Forensic Science Associate’s Degrees
An associate’s degree in forensic science is very valuable. Often the obtaining of such a degree is enough to qualify one for an entry level position within this field. Typically, those entry level positions are forensic science technicians. These professionals perform a wide variety of job functions. However, their primary responsibility is to analyze evidence found at crime scenes and other locations in order to successfully investigate criminal activity. Quite frequently, these professionals work in a capacity that is subordinate to forensic scientists, most of whom have bachelor degrees or graduate level education. Still, forensic science technicians are vital to the process of carrying out forensic science. They are charged with storing and collecting evidence in a manner so that it will be of use in the investigation of a crime. They often have to analyze evidence to see how it may have played a part in any sort of criminal behavior. The key distinction between a forensic scientist and a forensic science technician is that the latter is decidedly more pragmatic, since they essentially function to assist the former. Therefore, forensic science technicians are responsible for cleaning equipment, keeping files and records of progress on cases, as well as maintaining and operating laboratory equipment (Bureau of Labor Statistics).
The vast majority of associate’s degree programs in forensic science can be found at technical institutions, trade schools and at vocational schools. They usually necessitate candidates perform two years of full time study in order to graduate. All associate’s degree programs are part of a liberal arts education, meaning that candidates will take subjects that are not directly related to their area of concentration.

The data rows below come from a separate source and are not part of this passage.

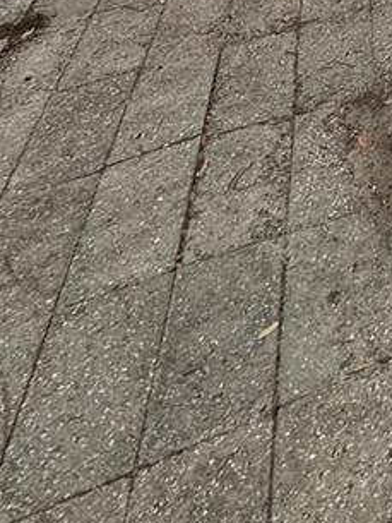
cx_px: 743
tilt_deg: -3.2
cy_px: -478
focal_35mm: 55
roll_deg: +2.2
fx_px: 830
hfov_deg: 18.9
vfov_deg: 20.4
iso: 40
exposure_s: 1/261
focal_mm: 2.22
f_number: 2.2
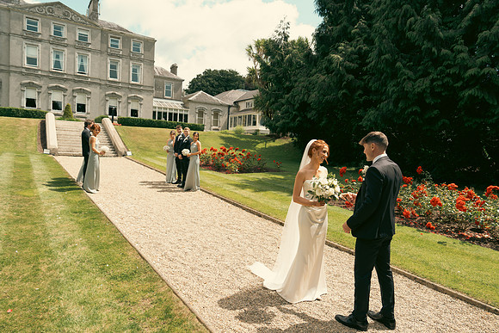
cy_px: 166
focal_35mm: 24
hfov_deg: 73.7
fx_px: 333
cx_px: 250
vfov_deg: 53.2
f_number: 5
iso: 50
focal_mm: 24
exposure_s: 1/160
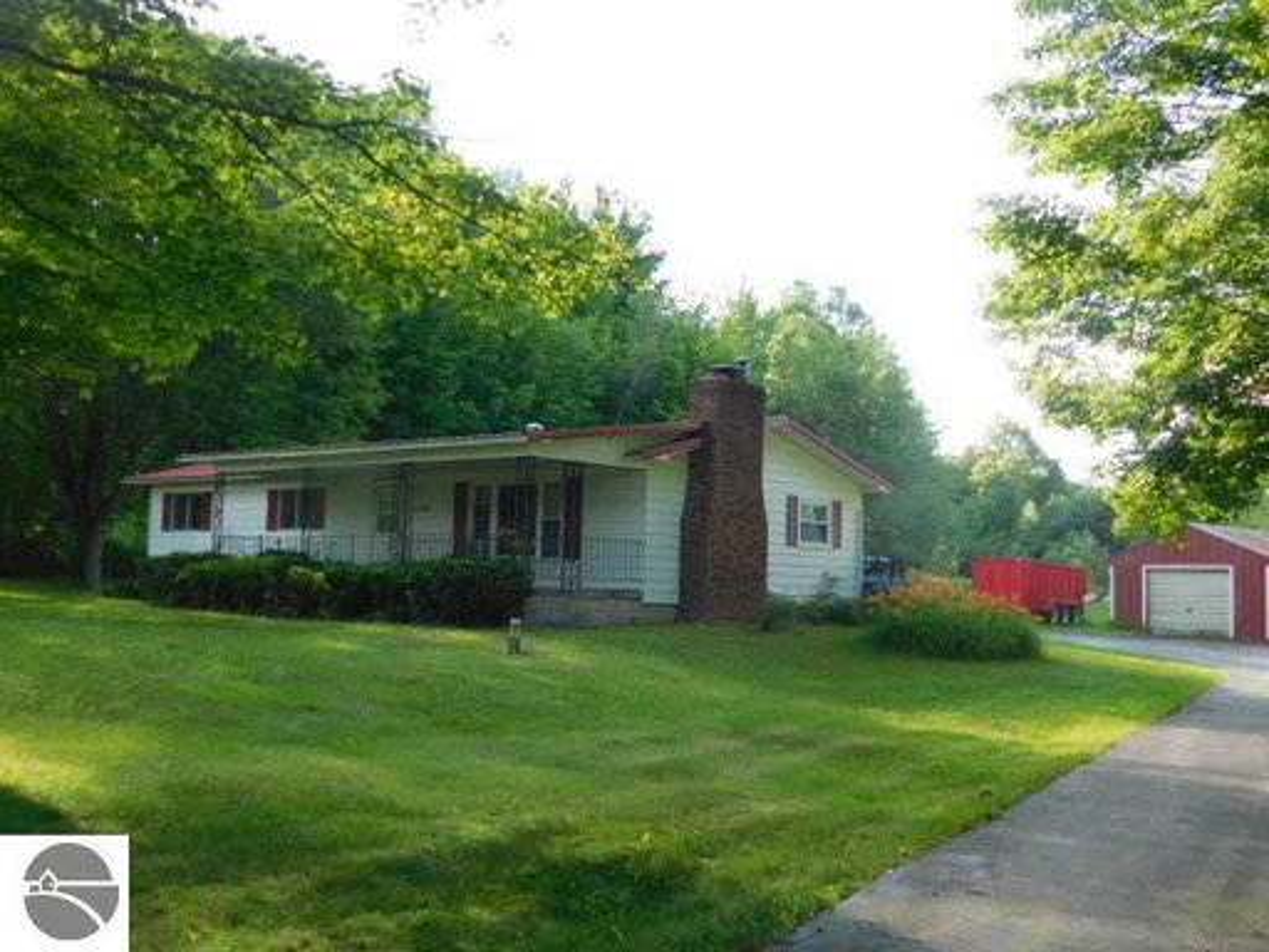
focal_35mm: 40
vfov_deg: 36.0
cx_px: 634
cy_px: 476
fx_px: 1466
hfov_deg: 46.8
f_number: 3.6
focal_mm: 7.1
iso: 125
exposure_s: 1/125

However, most of the classes that students will take within this discipline will be inherently related to science classes such as applied chemistry and/or physics, as well as math classes of all levels. What’s really helpful about a number of these programs is that often they are actually created so that students (if they choose to) can further their education by attending a bachelor’s degree program. Students who select this option typically have to only do a pair of years (if they study full-time) to achieve a bachelor’s degree. This can be quite advantageous for students looking to be a forensic scientist, because students who have not previously earned an associate’s degree must typically fulfill four years’ worth of full-time study to earn this degree (BLS).